Assignment
Transcribe the data as written, minus images.

Input data
******
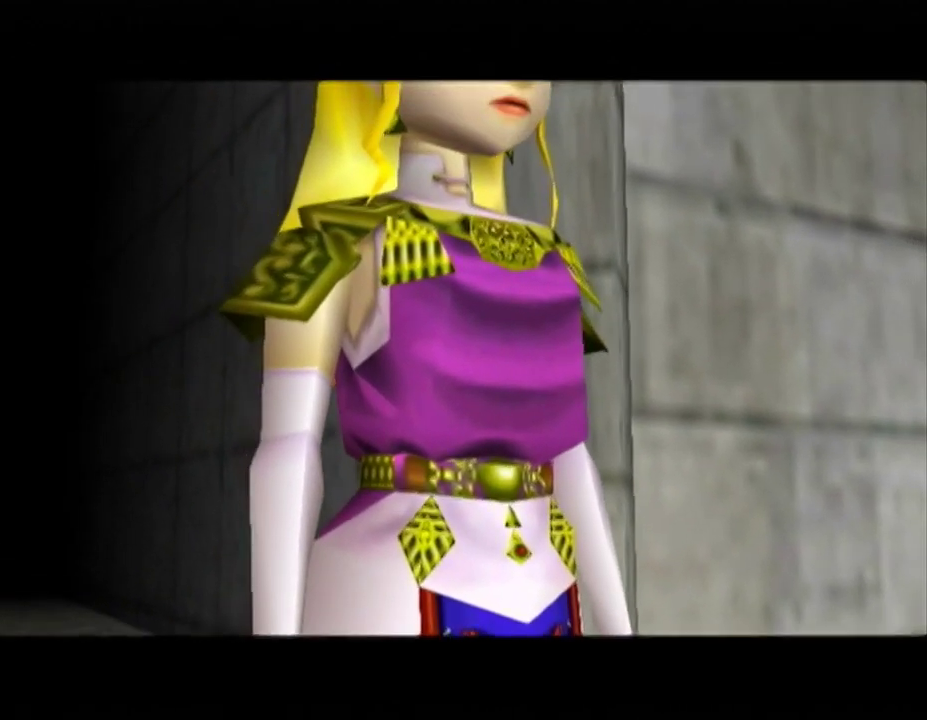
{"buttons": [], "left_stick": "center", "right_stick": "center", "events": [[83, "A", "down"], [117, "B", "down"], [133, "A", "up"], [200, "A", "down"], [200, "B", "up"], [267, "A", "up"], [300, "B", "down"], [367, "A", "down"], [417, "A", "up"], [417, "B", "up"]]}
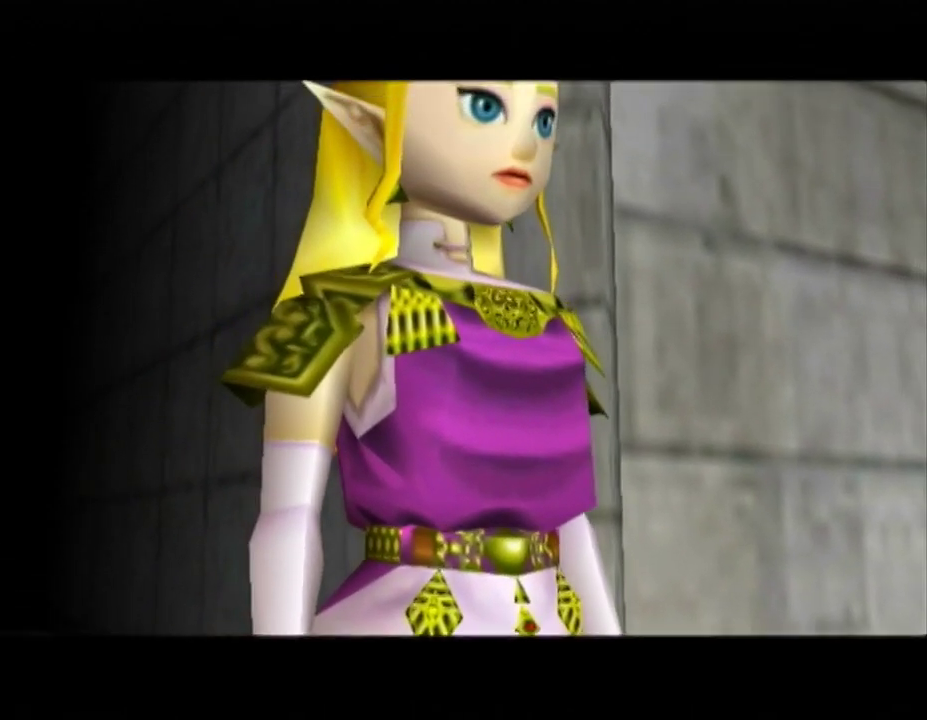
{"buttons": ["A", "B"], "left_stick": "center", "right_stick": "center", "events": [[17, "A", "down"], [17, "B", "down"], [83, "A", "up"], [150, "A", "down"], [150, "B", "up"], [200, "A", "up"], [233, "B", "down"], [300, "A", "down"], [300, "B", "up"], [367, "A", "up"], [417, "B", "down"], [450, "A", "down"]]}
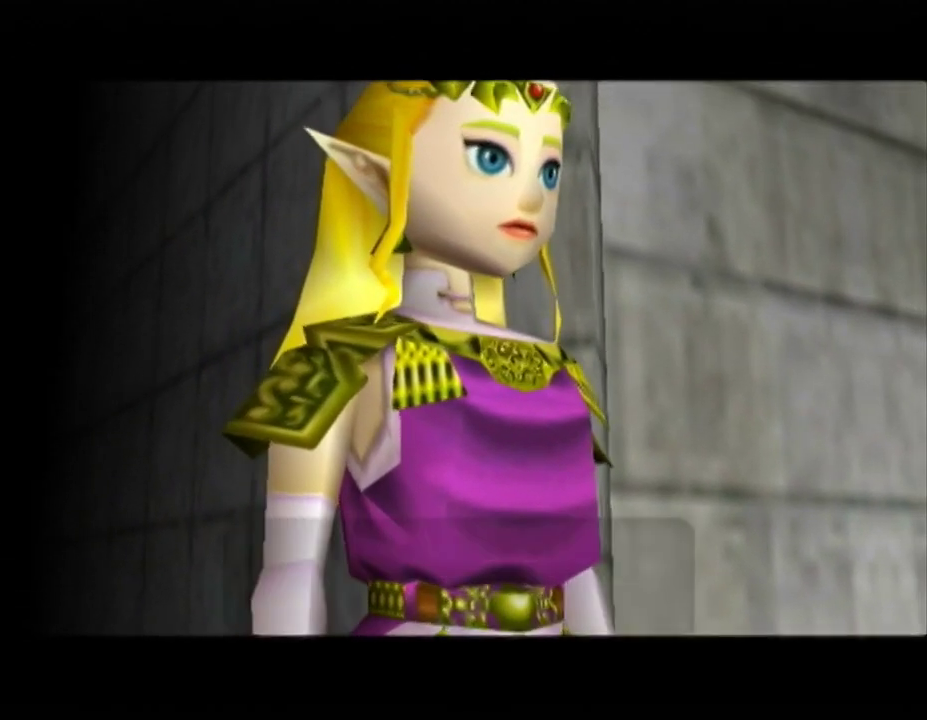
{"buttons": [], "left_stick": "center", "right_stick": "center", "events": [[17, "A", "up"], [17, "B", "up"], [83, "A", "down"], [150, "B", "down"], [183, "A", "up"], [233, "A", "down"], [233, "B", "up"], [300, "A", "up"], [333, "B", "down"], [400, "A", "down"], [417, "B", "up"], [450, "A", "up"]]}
******
Reply
{"buttons": [], "left_stick": "center", "right_stick": "center", "events": [[83, "A", "down"], [117, "B", "down"], [133, "A", "up"], [200, "A", "down"], [200, "B", "up"], [267, "A", "up"], [300, "B", "down"], [367, "A", "down"], [417, "A", "up"], [417, "B", "up"]]}
{"buttons": ["A", "B"], "left_stick": "center", "right_stick": "center", "events": [[17, "A", "down"], [17, "B", "down"], [83, "A", "up"], [150, "A", "down"], [150, "B", "up"], [200, "A", "up"], [233, "B", "down"], [300, "A", "down"], [300, "B", "up"], [367, "A", "up"], [417, "B", "down"], [450, "A", "down"]]}
{"buttons": [], "left_stick": "center", "right_stick": "center", "events": [[17, "A", "up"], [17, "B", "up"], [83, "A", "down"], [150, "B", "down"], [183, "A", "up"], [233, "A", "down"], [233, "B", "up"], [300, "A", "up"], [333, "B", "down"], [400, "A", "down"], [417, "B", "up"], [450, "A", "up"]]}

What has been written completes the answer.